Task instructions
Reproduce the data below verbatim, from its very beginning down to and including the line that contains "umělecký ředitel Mapigo".

Extracted material
━━━━━━━━

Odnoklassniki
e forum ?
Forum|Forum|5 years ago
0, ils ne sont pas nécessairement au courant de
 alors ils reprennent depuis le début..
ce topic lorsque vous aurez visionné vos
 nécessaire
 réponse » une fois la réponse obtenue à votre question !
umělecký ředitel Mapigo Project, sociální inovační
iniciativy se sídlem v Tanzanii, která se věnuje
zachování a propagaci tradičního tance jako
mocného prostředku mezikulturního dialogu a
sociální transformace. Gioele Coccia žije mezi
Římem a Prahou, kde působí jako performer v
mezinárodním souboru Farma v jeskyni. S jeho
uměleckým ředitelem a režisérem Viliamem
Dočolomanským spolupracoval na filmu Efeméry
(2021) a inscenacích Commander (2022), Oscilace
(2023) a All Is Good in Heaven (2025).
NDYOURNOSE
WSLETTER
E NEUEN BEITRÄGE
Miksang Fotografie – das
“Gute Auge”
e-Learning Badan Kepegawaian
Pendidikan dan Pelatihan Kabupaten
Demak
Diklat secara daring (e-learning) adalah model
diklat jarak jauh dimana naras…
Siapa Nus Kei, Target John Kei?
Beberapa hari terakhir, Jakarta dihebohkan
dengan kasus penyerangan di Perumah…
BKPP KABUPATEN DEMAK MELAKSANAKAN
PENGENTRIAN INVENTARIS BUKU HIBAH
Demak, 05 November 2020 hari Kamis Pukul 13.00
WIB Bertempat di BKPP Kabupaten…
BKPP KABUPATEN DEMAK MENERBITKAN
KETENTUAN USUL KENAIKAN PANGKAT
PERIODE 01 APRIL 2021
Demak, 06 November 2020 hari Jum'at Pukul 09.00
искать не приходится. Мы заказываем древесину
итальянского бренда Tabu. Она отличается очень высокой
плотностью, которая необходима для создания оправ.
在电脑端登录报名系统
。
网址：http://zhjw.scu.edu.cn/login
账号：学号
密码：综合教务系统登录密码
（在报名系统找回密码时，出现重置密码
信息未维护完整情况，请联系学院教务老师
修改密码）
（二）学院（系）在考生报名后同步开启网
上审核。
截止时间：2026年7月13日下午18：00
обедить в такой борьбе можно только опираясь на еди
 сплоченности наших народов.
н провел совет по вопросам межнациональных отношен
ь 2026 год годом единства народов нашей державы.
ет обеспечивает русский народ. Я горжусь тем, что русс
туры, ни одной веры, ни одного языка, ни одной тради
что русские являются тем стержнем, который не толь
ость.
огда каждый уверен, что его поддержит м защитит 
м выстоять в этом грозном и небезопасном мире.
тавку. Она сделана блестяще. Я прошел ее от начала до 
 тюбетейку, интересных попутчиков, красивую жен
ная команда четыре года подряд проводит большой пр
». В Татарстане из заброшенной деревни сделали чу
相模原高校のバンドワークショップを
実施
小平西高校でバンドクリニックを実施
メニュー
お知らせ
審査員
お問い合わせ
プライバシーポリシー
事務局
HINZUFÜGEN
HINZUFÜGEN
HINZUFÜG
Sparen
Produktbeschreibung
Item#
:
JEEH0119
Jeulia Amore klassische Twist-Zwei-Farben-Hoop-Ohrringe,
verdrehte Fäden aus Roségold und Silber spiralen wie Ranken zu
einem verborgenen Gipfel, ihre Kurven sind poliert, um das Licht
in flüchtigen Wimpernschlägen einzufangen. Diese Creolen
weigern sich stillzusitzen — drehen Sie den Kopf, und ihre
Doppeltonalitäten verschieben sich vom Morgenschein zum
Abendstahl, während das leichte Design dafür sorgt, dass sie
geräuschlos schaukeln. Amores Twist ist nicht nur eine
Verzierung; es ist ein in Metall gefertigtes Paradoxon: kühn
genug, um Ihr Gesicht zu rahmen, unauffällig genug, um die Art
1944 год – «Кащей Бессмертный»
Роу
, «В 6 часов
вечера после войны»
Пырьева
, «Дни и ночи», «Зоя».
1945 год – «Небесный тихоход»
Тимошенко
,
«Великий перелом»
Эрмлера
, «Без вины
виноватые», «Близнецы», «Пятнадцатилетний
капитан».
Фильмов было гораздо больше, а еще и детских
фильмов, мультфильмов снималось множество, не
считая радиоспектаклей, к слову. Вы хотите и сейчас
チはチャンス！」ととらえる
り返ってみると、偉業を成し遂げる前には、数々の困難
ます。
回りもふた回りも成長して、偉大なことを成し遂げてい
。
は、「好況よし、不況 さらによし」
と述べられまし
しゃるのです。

━━━━━━━━

Exercise response
Odnoklassniki
e forum ?
Forum|Forum|5 years ago
0, ils ne sont pas nécessairement au courant de
 alors ils reprennent depuis le début..
ce topic lorsque vous aurez visionné vos
 nécessaire
 réponse » une fois la réponse obtenue à votre question !
umělecký ředitel Mapigo Project, sociální inovační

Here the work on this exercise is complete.